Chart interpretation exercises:
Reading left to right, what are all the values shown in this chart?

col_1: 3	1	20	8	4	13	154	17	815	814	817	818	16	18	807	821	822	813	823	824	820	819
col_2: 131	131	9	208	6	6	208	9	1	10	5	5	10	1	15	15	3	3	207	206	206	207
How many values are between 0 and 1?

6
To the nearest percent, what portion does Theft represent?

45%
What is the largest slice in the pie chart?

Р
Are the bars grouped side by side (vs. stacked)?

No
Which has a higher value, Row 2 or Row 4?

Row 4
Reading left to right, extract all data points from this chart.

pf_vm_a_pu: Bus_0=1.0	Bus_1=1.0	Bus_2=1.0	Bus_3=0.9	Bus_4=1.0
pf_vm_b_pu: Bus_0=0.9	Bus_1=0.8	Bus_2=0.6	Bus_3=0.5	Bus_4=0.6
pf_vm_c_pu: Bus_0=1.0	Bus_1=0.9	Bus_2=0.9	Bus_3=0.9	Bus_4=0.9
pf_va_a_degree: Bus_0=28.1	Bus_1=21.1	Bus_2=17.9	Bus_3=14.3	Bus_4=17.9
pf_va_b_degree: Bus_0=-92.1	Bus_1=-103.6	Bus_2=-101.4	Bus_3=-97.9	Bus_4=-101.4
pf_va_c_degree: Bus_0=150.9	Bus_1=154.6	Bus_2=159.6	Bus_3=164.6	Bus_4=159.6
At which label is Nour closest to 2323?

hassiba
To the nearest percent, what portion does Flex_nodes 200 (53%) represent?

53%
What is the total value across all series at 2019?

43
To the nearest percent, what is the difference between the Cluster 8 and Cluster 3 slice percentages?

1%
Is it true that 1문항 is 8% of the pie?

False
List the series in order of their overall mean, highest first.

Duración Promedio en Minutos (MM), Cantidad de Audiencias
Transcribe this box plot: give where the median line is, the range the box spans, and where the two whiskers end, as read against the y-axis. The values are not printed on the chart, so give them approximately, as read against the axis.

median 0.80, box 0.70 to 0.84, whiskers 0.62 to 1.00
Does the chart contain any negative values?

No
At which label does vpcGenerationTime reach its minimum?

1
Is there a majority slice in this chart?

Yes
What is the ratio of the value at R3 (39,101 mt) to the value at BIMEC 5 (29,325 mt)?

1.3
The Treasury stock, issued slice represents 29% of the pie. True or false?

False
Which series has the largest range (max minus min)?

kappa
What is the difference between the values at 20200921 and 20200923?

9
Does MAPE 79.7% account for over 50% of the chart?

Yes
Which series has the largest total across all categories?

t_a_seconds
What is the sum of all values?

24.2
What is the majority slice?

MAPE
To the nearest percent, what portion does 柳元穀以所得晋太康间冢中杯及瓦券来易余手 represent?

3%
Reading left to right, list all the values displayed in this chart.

* **Task to complete**: Collect every line in the rows above that includes the word "whiskers", copying each one in full.

* **Written response**:
Transcribe this box plot: give where the median line is, the range the box spans, and where the two whiskers end, as read against the y-axis. The values are not printed on the chart, so give them approximately, as read against the axis.
median 0.80, box 0.70 to 0.84, whiskers 0.62 to 1.00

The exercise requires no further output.